Purchase this article with an account.
Nikita Ved, Richard Hulse, Lucy Donaldson, James Bainbridge, David Bates; VEGF165b reduces blood vessel permeability in diabetic retinas. Invest. Ophthalmol. Vis. Sci. 2013;54(15):2705.
Download citation file:
© ARVO (1962-2015); The Authors (2016-present)
Vascular hyperpermeability in diabetic macular edema (DME) is associated with upregulation of pro-angiogenic vascular endothelial growth factor (VEGF). VEGF165 has been associated with degradation of tight-junction proteins ZO1 and occludin in vitro. This reorganisation of ZO1 and occludin is prevented in RPE cells by co-treatment with VEGF165b, an alternatively spliced anti-angiogenic isoform, suggesting that VEGF165b could abrogate retinal vascular hyperpermeability. The aim of this study was to determine whether VEGF165b reduces retinal vascular hyperpermeability in rats with streptozotocin-induced diabetes.
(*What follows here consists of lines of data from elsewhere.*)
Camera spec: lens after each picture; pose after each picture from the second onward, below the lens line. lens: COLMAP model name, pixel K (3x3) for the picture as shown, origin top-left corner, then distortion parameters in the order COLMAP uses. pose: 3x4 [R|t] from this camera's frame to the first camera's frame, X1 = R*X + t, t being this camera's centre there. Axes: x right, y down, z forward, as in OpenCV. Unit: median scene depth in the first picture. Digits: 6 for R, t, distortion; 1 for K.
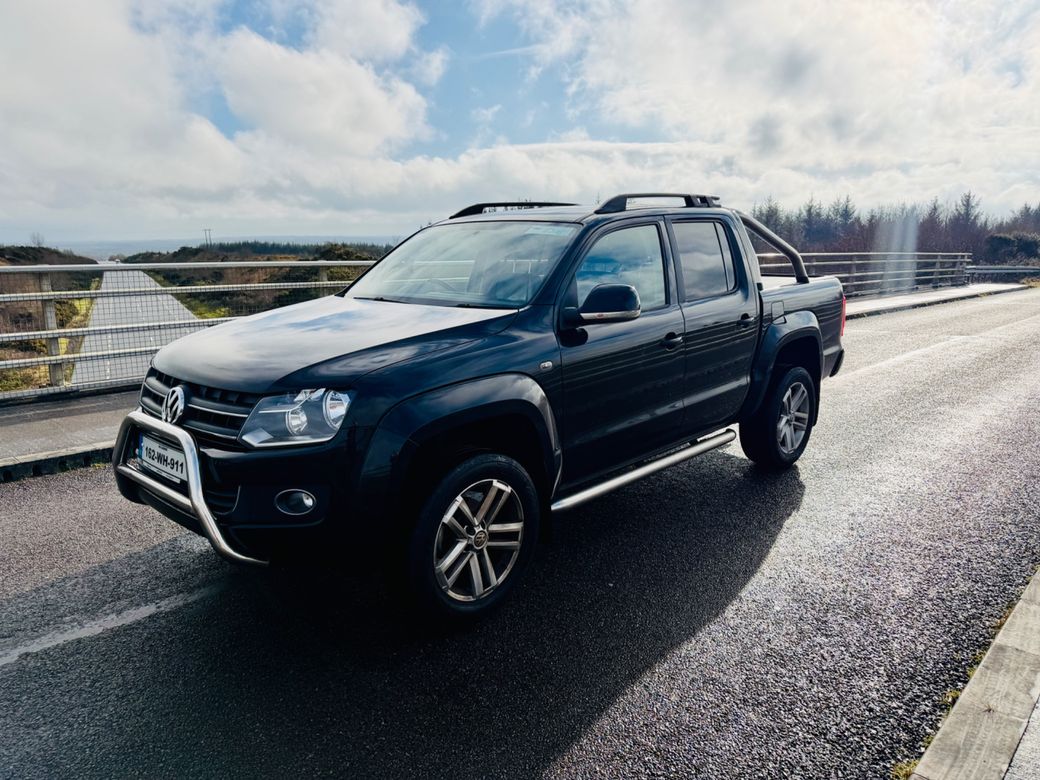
lens RADIAL K [[743.6, 0, 521.7], [0, 743.6, 383.9], [0, 0, 1]] dist [0.030777, -0.043384]
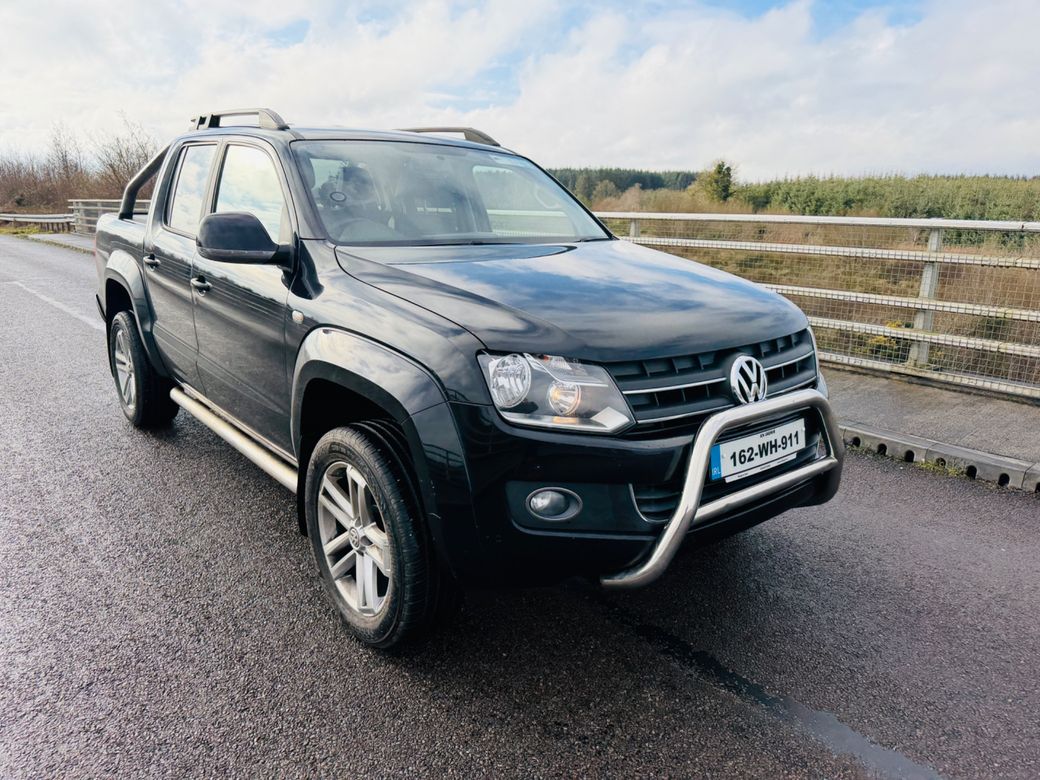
lens RADIAL K [[743.6, 0, 520.6], [0, 743.6, 394.3], [0, 0, 1]] dist [0.030777, -0.043384]
pose [[0.096432, -0.241505, 0.965596, -1.171452], [0.155821, 0.961819, 0.224999, -0.156730], [-0.983067, 0.128763, 0.130382, 1.086233]]
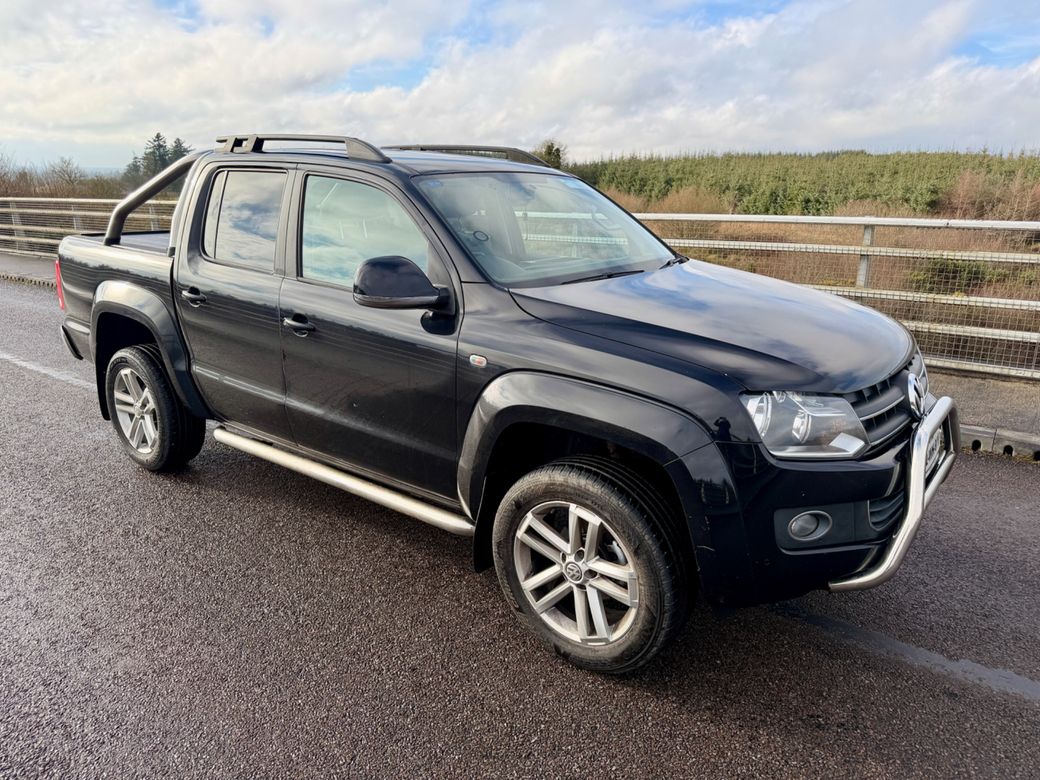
lens RADIAL K [[743.6, 0, 526.5], [0, 743.6, 394.5], [0, 0, 1]] dist [0.030777, -0.043384]
pose [[-0.134545, -0.264047, 0.955079, -1.187372], [0.171413, 0.943111, 0.284886, -0.286669], [-0.975969, 0.202043, -0.081629, 1.456888]]
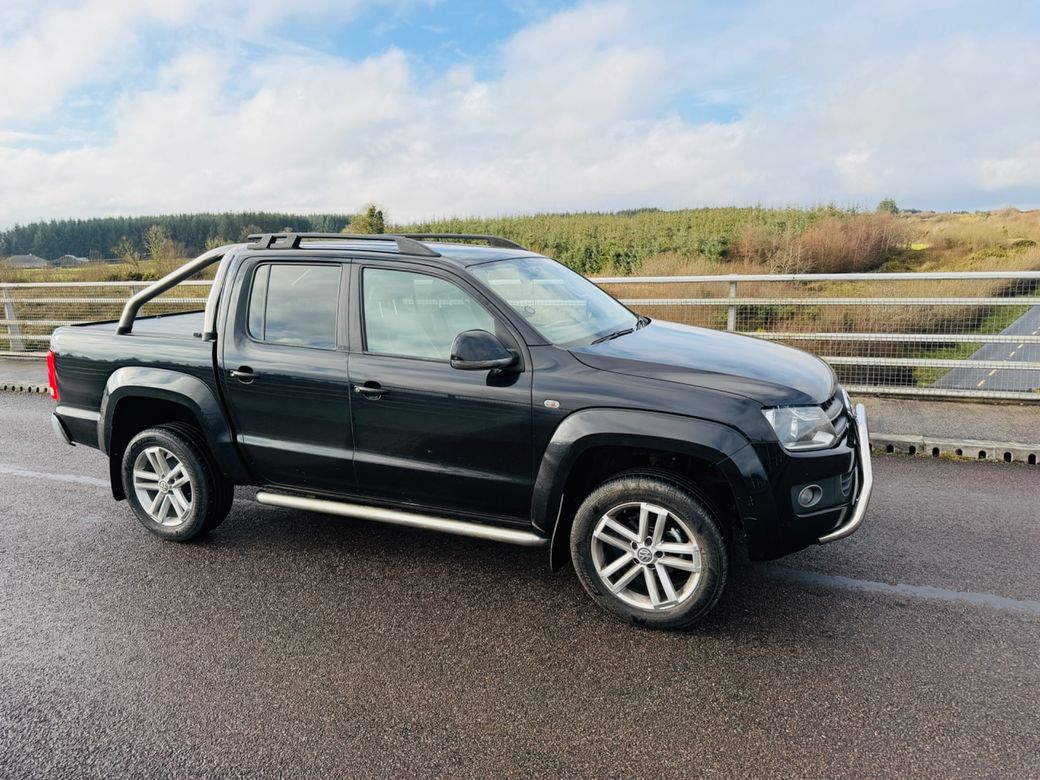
lens RADIAL K [[743.6, 0, 537.7], [0, 743.6, 394.3], [0, 0, 1]] dist [0.030777, -0.043384]
pose [[-0.376901, -0.171173, 0.910300, -1.355642], [0.189967, 0.947600, 0.256841, -0.393017], [-0.906564, 0.269731, -0.324634, 1.808887]]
Sprague-Dawley male rats (200g) were induced with diabetes using streptozotocin (50mg/kg). After 6 days, 5µl saline was injected into one eye of each diabetic rat, and 5µl 10ng/µl rhVEGF165b injected into the contralateral eye. Control rats had no injection in one eye, and 5µl saline in the other eye. On day 7, Evans blue (45mg/kg) was injected i.v into anaesthetised rats. Plasma was collected every 15 minutes for 2 hours, after which, animals were sacrificed and eyes enucleated and retinas excised. Retinas were weighed and Evans blue was extracted using formamide, with Evans blue solute flux calculated from the amount of Evans blue, per wet weight of tissue, per hour relative to the mean plasma Evans blue level during the 2 hr perfusion.
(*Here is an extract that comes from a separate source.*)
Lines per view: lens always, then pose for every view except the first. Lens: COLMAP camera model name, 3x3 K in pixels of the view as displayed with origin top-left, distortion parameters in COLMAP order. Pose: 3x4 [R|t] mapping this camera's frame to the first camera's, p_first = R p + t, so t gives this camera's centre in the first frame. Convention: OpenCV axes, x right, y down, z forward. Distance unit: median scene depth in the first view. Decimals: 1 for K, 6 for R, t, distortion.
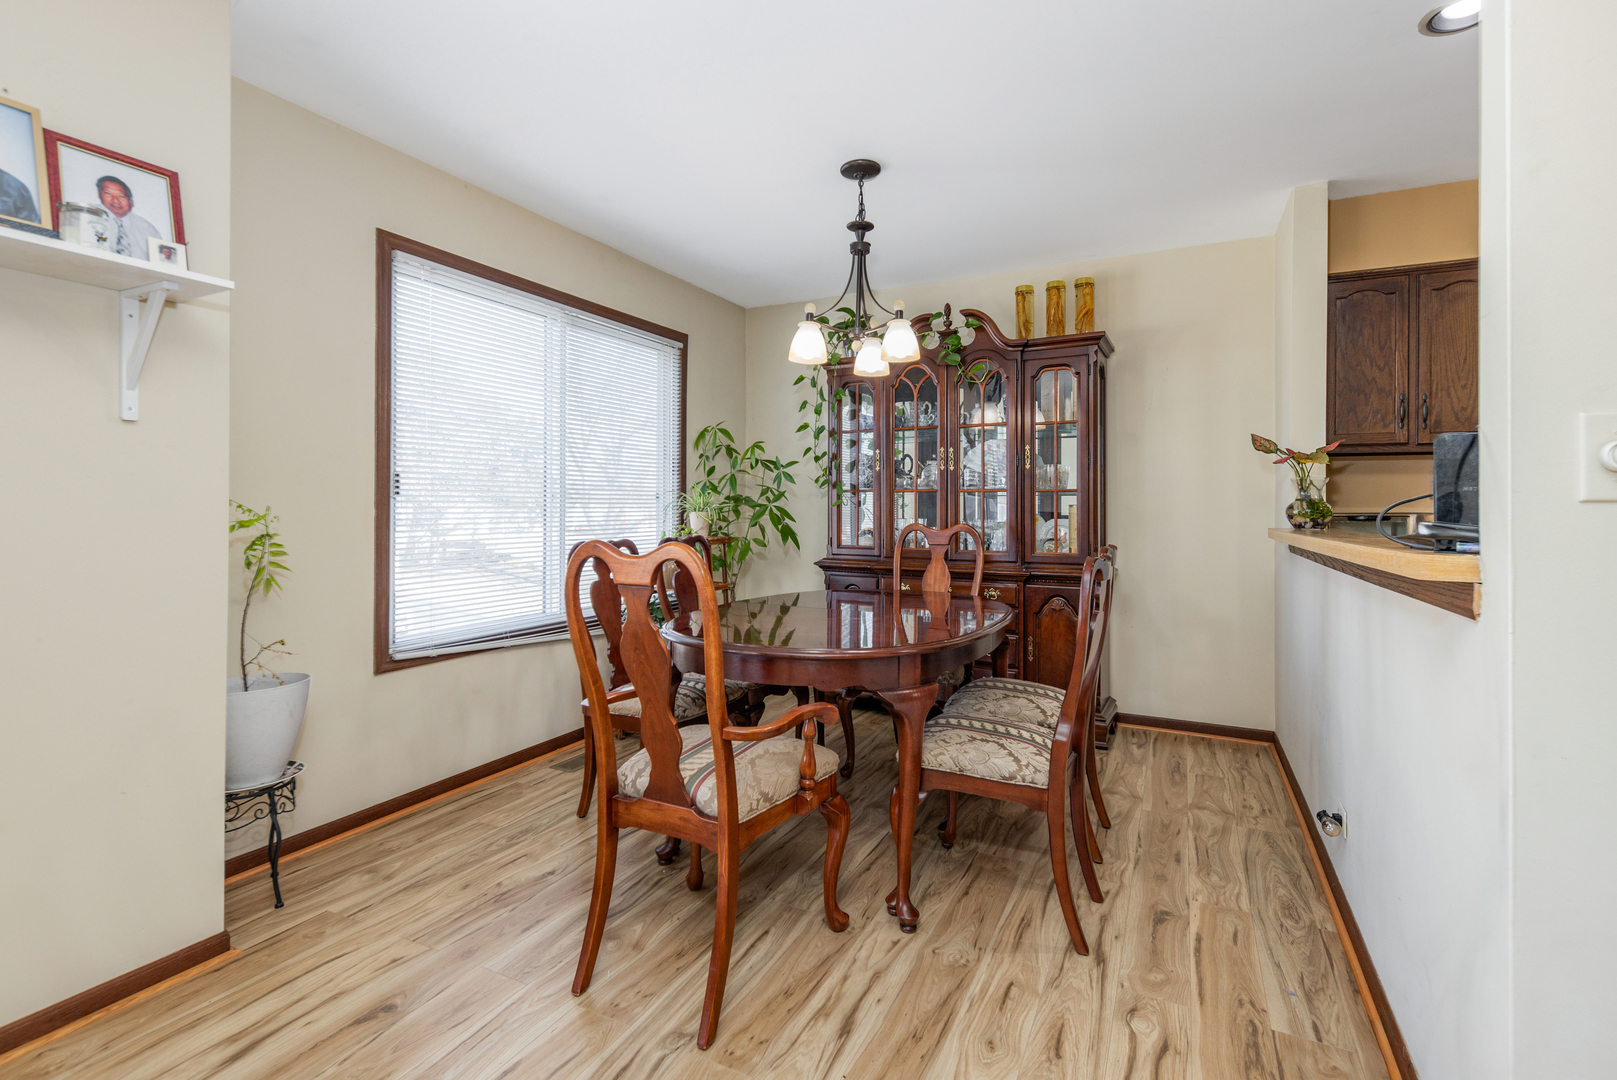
lens RADIAL K [[718.6, 0, 797.0], [0, 718.6, 501.3], [0, 0, 1]] dist [0.000945, 0.000636]
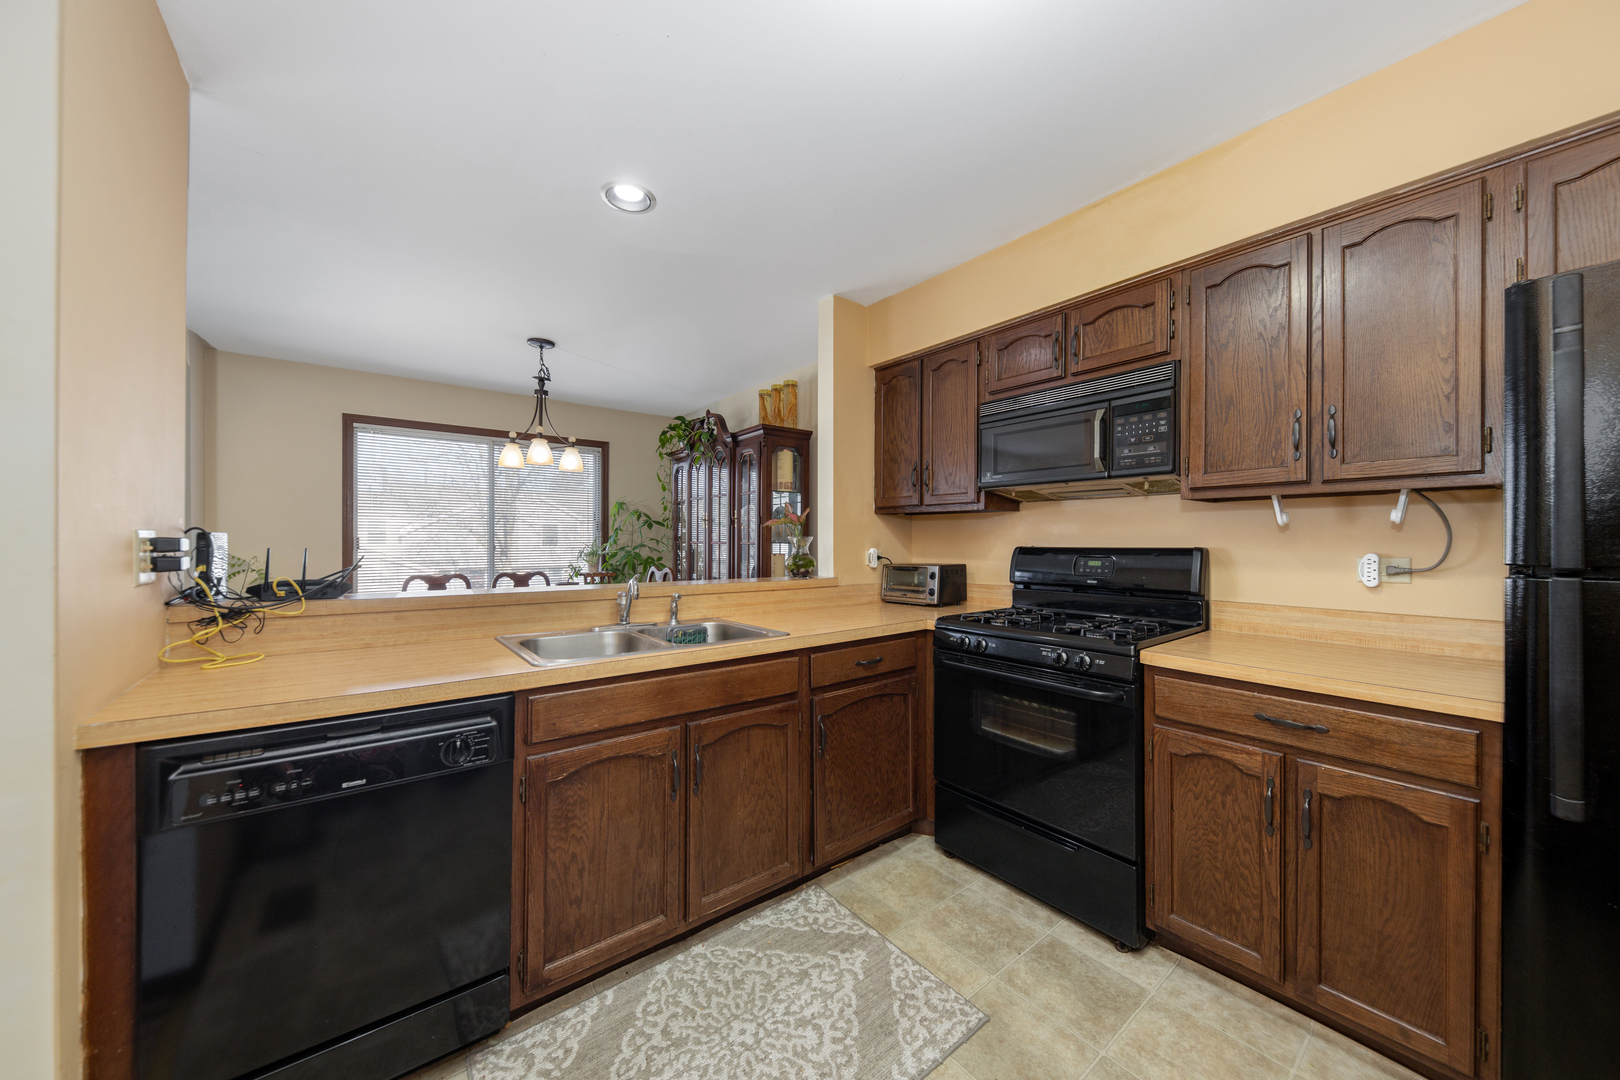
lens RADIAL K [[561.8, 0, 810.6], [0, 561.8, 545.6], [0, 0, 1]] dist [-0.010170, -0.001032]
pose [[0.915400, -0.000580, -0.402545, 1.036175], [0.001944, 0.999994, 0.002980, -0.018225], [0.402541, -0.003511, 0.915395, 0.104312]]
Increased solute flux in the retinae of rats with streptozotocin-induced diabetes was significantly reduced by intraocular administration of rhVEGF165b compared with vehicle-injected controls (P<0.05). Vehicle-treated eyes showed no significant difference in solute flux compared to uninjected eyes in control rats.
VEGF165b reduces retinal vascular hyperpermeability in streptozotocin-induced diabetes in rats and may offer an effective therapeutic approach to diabetic retinopathy.